Akonia could not immediately be reached for comment. The company was founded in 2012 by a group of holography scientists and had originally focused on holographic data storage before shifting its efforts to creating displays for augmented reality glasses, according to its website.

In augmented reality, digital information is overlaid on the real world as in the popular game Pokemon Go.
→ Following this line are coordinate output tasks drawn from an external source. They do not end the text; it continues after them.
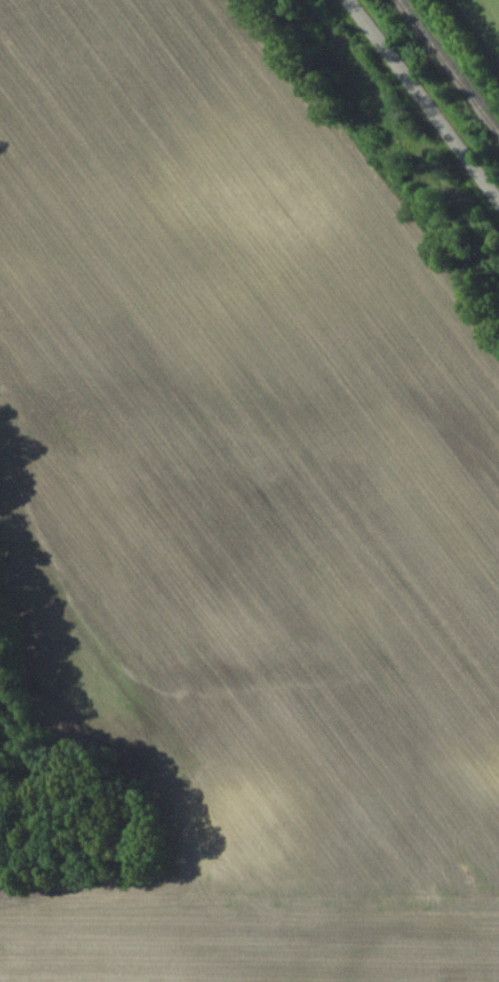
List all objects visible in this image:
railway: (450, 64)
road: (425, 97)

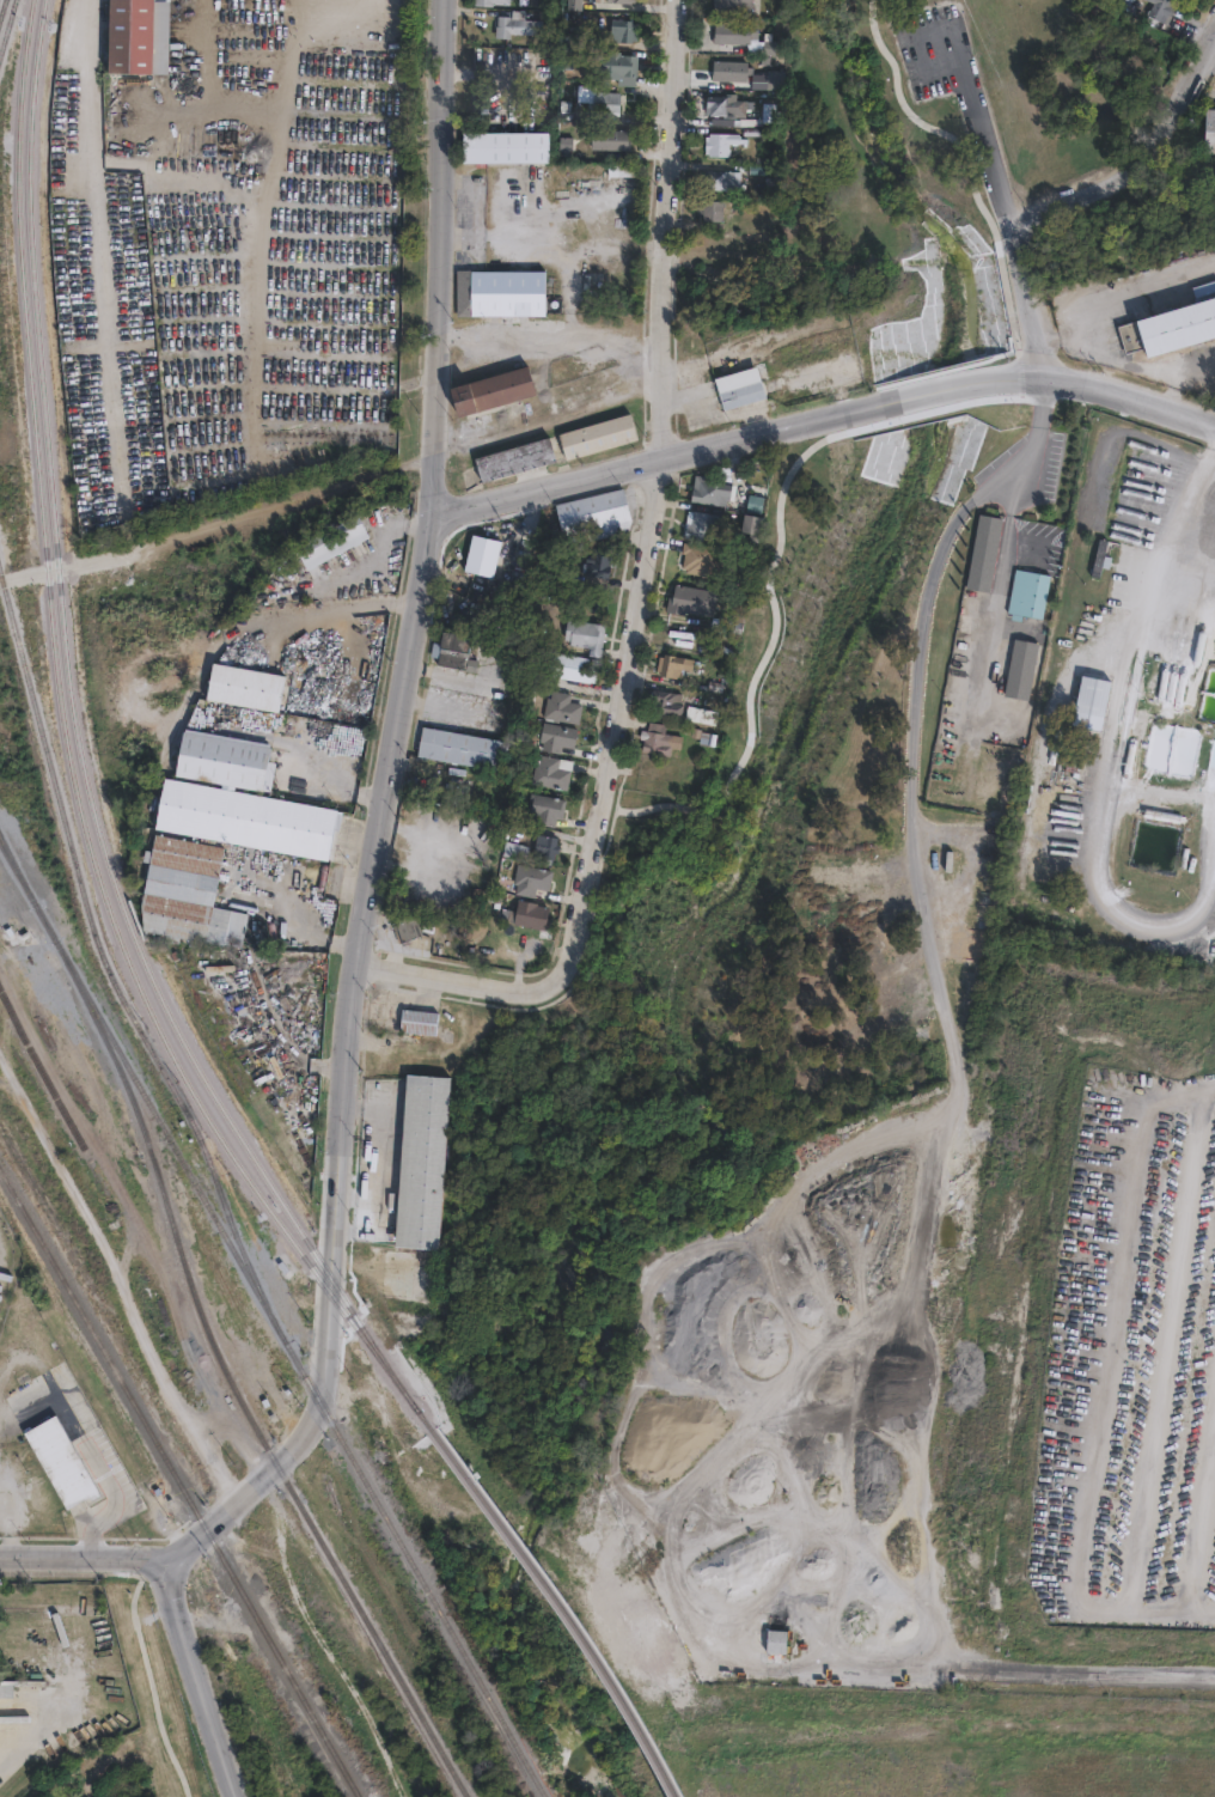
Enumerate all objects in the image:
building: (623, 1)
building: (491, 2)
building: (1149, 3)
building: (575, 4)
building: (733, 7)
building: (1162, 7)
railway: (5, 17)
building: (513, 25)
building: (622, 30)
building: (734, 33)
building: (130, 36)
railway: (10, 37)
building: (765, 48)
parking lot: (935, 54)
building: (616, 67)
building: (728, 72)
building: (776, 79)
building: (604, 103)
building: (725, 105)
building: (568, 110)
building: (771, 113)
park: (919, 121)
building: (1207, 135)
building: (610, 140)
building: (719, 143)
building: (505, 147)
road: (1146, 149)
building: (627, 171)
building: (716, 179)
road: (1012, 202)
building: (711, 209)
building: (772, 224)
road: (439, 259)
building: (501, 292)
building: (1168, 334)
road: (550, 338)
building: (736, 383)
building: (493, 391)
road: (822, 415)
building: (598, 436)
building: (515, 460)
road: (658, 490)
building: (708, 492)
building: (755, 504)
building: (600, 516)
building: (755, 517)
building: (700, 525)
building: (336, 540)
building: (980, 557)
building: (696, 558)
building: (602, 564)
building: (1094, 567)
road: (1002, 595)
building: (1023, 597)
building: (689, 601)
road: (358, 605)
building: (731, 625)
building: (589, 634)
building: (459, 650)
building: (671, 667)
building: (576, 668)
building: (1016, 672)
building: (248, 681)
building: (706, 703)
building: (665, 705)
building: (565, 707)
building: (560, 735)
building: (712, 741)
building: (664, 743)
building: (463, 746)
railway: (80, 748)
railway: (67, 753)
building: (552, 772)
building: (237, 802)
building: (548, 807)
building: (548, 846)
railway: (9, 857)
railway: (9, 860)
road: (371, 873)
building: (533, 878)
building: (188, 893)
railway: (37, 909)
building: (533, 915)
building: (408, 928)
railway: (106, 962)
road: (473, 984)
building: (420, 1022)
road: (956, 1041)
building: (225, 1082)
railway: (168, 1136)
road: (513, 1147)
building: (424, 1163)
railway: (155, 1168)
building: (412, 1275)
road: (327, 1317)
road: (1167, 1347)
road: (44, 1350)
road: (1104, 1386)
railway: (427, 1419)
building: (63, 1463)
railway: (180, 1484)
road: (250, 1491)
road: (1201, 1511)
road: (4, 1558)
road: (52, 1559)
road: (129, 1561)
railway: (412, 1564)
railway: (353, 1599)
railway: (21, 1606)
railway: (564, 1607)
building: (773, 1640)
road: (149, 1675)
road: (194, 1680)
road: (27, 1740)

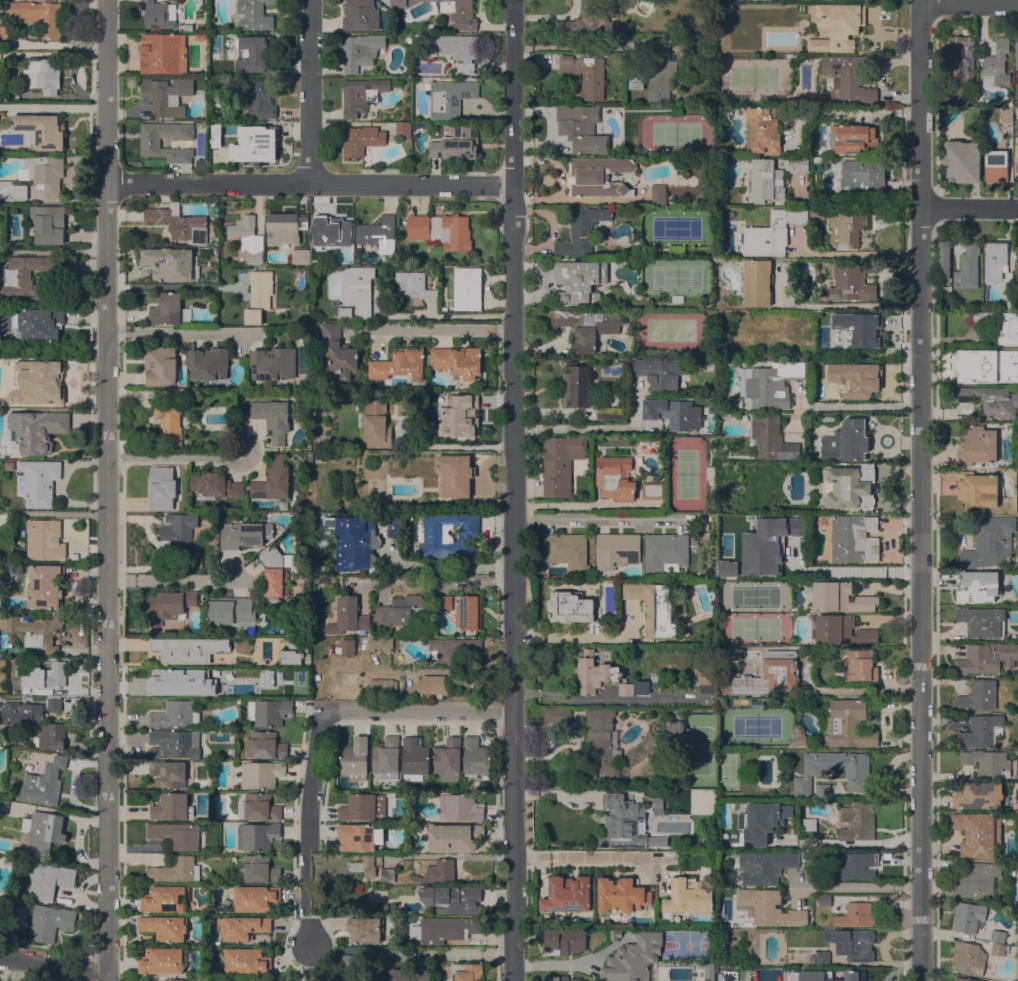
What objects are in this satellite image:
building: (199, 1)
road: (968, 1)
building: (1, 6)
building: (449, 11)
building: (159, 14)
building: (254, 14)
building: (38, 15)
building: (360, 15)
road: (551, 18)
building: (591, 21)
building: (187, 26)
building: (431, 26)
building: (837, 26)
building: (6, 30)
building: (200, 36)
building: (393, 39)
building: (408, 39)
road: (53, 43)
road: (568, 44)
building: (454, 49)
building: (360, 51)
building: (250, 52)
road: (53, 53)
building: (163, 53)
building: (1016, 54)
building: (960, 59)
building: (996, 64)
building: (654, 72)
building: (586, 74)
building: (42, 75)
building: (850, 75)
building: (10, 91)
road: (313, 92)
building: (167, 95)
building: (361, 95)
building: (449, 98)
building: (259, 99)
road: (58, 107)
road: (847, 113)
building: (1006, 114)
building: (221, 128)
building: (403, 128)
building: (579, 129)
building: (41, 130)
building: (762, 130)
building: (407, 138)
building: (361, 139)
building: (856, 139)
building: (258, 141)
building: (150, 143)
building: (456, 143)
building: (961, 161)
building: (1016, 161)
building: (798, 164)
building: (996, 165)
building: (43, 173)
building: (598, 176)
building: (863, 176)
building: (765, 181)
road: (308, 184)
building: (12, 191)
building: (658, 195)
road: (855, 199)
road: (968, 207)
building: (818, 213)
building: (179, 222)
building: (48, 224)
building: (285, 227)
building: (846, 229)
building: (332, 230)
building: (440, 230)
building: (581, 230)
building: (378, 233)
building: (770, 233)
building: (248, 238)
building: (677, 248)
building: (1016, 255)
building: (300, 256)
building: (316, 258)
building: (995, 259)
building: (944, 260)
building: (169, 263)
building: (968, 267)
building: (25, 275)
building: (579, 280)
building: (757, 282)
building: (853, 282)
road: (172, 285)
building: (414, 285)
building: (467, 288)
building: (945, 288)
building: (356, 294)
building: (258, 296)
building: (678, 298)
road: (52, 299)
building: (1009, 301)
road: (840, 304)
building: (169, 310)
building: (977, 318)
building: (39, 324)
building: (587, 327)
building: (859, 328)
building: (1008, 328)
road: (171, 333)
road: (431, 334)
building: (338, 351)
building: (457, 361)
building: (208, 363)
building: (273, 363)
building: (399, 364)
building: (160, 365)
building: (986, 365)
building: (659, 372)
building: (856, 377)
building: (37, 382)
building: (769, 383)
building: (576, 386)
building: (182, 394)
building: (991, 400)
building: (737, 402)
road: (861, 405)
building: (458, 411)
building: (609, 413)
building: (674, 413)
building: (273, 418)
building: (168, 424)
building: (376, 424)
road: (597, 429)
building: (37, 430)
building: (772, 438)
building: (2, 441)
building: (846, 441)
building: (976, 444)
road: (454, 447)
road: (176, 456)
building: (559, 464)
building: (9, 466)
building: (712, 472)
building: (455, 474)
building: (617, 478)
building: (273, 480)
building: (38, 482)
building: (215, 486)
building: (161, 488)
building: (850, 488)
road: (106, 490)
road: (516, 490)
building: (653, 490)
road: (919, 490)
building: (978, 490)
building: (284, 505)
road: (606, 523)
building: (395, 527)
building: (179, 534)
building: (244, 535)
building: (448, 535)
building: (854, 538)
building: (44, 540)
building: (990, 541)
building: (354, 542)
building: (754, 549)
building: (565, 550)
building: (616, 550)
building: (665, 551)
road: (445, 565)
road: (843, 571)
building: (276, 574)
building: (721, 574)
road: (176, 579)
road: (434, 581)
building: (44, 585)
building: (977, 586)
building: (840, 597)
building: (444, 603)
building: (169, 606)
building: (570, 607)
building: (653, 608)
building: (411, 609)
building: (231, 612)
building: (469, 612)
building: (382, 616)
building: (348, 617)
building: (982, 621)
building: (35, 631)
building: (842, 631)
road: (582, 638)
building: (346, 646)
building: (187, 649)
building: (453, 650)
building: (290, 656)
building: (987, 657)
building: (856, 665)
building: (282, 669)
building: (59, 671)
building: (599, 674)
building: (266, 678)
building: (177, 681)
building: (653, 681)
building: (707, 683)
building: (431, 684)
building: (377, 688)
building: (982, 695)
road: (602, 698)
building: (757, 704)
road: (418, 708)
building: (28, 710)
building: (269, 711)
building: (176, 714)
building: (557, 714)
building: (849, 724)
building: (676, 728)
building: (981, 730)
building: (51, 736)
building: (800, 736)
building: (599, 741)
building: (174, 743)
building: (265, 745)
building: (355, 758)
building: (386, 758)
building: (414, 758)
building: (448, 759)
building: (476, 759)
building: (987, 762)
building: (172, 772)
building: (261, 774)
building: (855, 774)
building: (45, 783)
road: (577, 790)
building: (823, 790)
building: (979, 795)
building: (4, 806)
building: (171, 806)
building: (258, 807)
building: (363, 808)
building: (460, 808)
building: (763, 820)
building: (856, 820)
building: (622, 823)
building: (809, 824)
road: (308, 827)
building: (43, 831)
building: (978, 833)
building: (176, 834)
building: (257, 835)
building: (356, 837)
building: (455, 837)
road: (861, 843)
road: (531, 854)
building: (805, 854)
road: (608, 855)
building: (364, 865)
building: (851, 865)
building: (763, 866)
building: (176, 869)
building: (261, 869)
building: (437, 871)
building: (386, 875)
building: (50, 880)
building: (977, 880)
road: (857, 886)
building: (568, 894)
building: (690, 894)
building: (620, 896)
building: (166, 898)
building: (256, 898)
building: (451, 898)
building: (0, 899)
building: (825, 900)
building: (386, 907)
building: (768, 907)
building: (2, 910)
building: (857, 915)
building: (968, 916)
building: (50, 921)
building: (165, 927)
building: (244, 927)
building: (365, 929)
building: (443, 929)
building: (998, 936)
building: (564, 940)
building: (853, 943)
road: (881, 947)
building: (1000, 949)
road: (447, 953)
building: (634, 957)
building: (969, 957)
building: (821, 958)
building: (162, 961)
building: (246, 961)
building: (351, 964)
road: (553, 964)
road: (52, 965)
building: (467, 971)
building: (709, 971)
building: (777, 973)
building: (823, 973)
building: (406, 975)
road: (91, 976)
building: (854, 976)
building: (561, 978)
building: (968, 979)
building: (175, 980)
building: (252, 980)

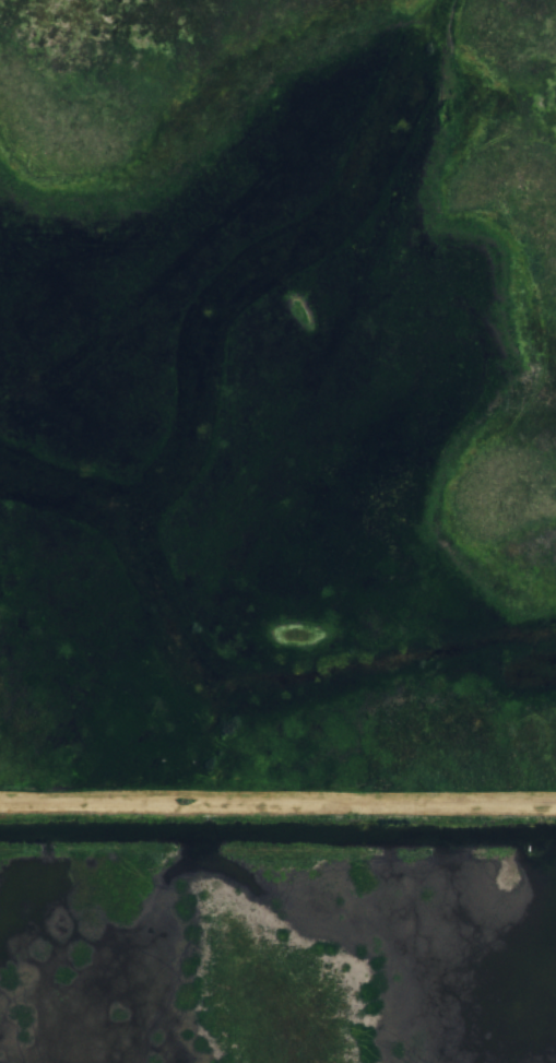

Mobile phones use their camera system to do this on the phone’s screen, but major technology firms are racing to create glasses that will show digital information on transparent lenses.

Akonia said its display technology allows for “thin, transparent smart glass lenses that display vibrant, full-colour, wide field-of-view images.”

The firm has a portfolio of more than 200 patents related to holographic systems and materials, according to its website.

Akonia also said it raised $11.6 million in seed funding in 2012 and was seeking additional funding. It was unclear whether that funding ever materialized or who the firm’s investors were.

The purchase price and date of the acquisition could not be learned, though one executive in the augmented reality industry said the Akonia team had become “very quiet” over the past six months, implying that the deal may have happened in the first half of 2018.

Apple has a history of buying smaller companies whose technologies show up years later in its products. In 2013, Apple acquired a small Israeli firm called PrimeSense that made three-dimensional sensors. The iPhone X, launched last year, used a similar sensor to power facial recognition features.

Bloomberg last year reported that Apple was developing augmented reality glasses that could ship as early as 2020. Apple declined to comment on its plans or products.

But the company last year launched augmented reality applications for its iPhones and iPads, and CEO Tim Cook has called augmented reality a “big and profound” technology development.

“This is one of those huge things that we’ll look back at and marvel on the start of it,” Cook said of augmented reality on a conference call with investors last year.

The Akonia acquisition is the first clear indication of how Apple might handle one of the most daunting challenges in augmented reality hardware: Producing crystal clear optical displays thin and light enough to fit into glasses similar to everyday frames with images bright enough for outdoor use and suited to mass manufacturing at a relatively low price.

Augmented reality headsets currently on the market such as Microsoft Corp’s HoloLense and startup Magic Leap’s Magic Leap One both use darkened lenses and are intended for indoor use.

Both are also intended for software developers testing the technology and cost several thousand dollars.